Each line of the data below from the one holding "El economista y" to the one holding "alrededor de 22", inclusive, is to be reproduced exactly; no other line belongs in the answer.
====== Data extract ======
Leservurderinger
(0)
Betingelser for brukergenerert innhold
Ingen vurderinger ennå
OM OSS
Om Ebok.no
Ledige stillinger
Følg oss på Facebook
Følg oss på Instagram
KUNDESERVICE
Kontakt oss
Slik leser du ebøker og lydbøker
======
====== Data extract ======
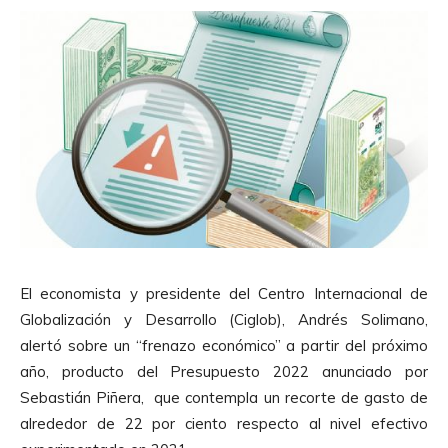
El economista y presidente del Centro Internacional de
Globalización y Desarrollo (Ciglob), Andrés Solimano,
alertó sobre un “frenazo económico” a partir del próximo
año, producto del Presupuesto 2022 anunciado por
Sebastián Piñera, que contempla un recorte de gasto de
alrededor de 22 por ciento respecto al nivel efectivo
======
◆ **Solution**:
El economista y presidente del Centro Internacional de
Globalización y Desarrollo (Ciglob), Andrés Solimano,
alertó sobre un “frenazo económico” a partir del próximo
año, producto del Presupuesto 2022 anunciado por
Sebastián Piñera, que contempla un recorte de gasto de
alrededor de 22 por ciento respecto al nivel efectivo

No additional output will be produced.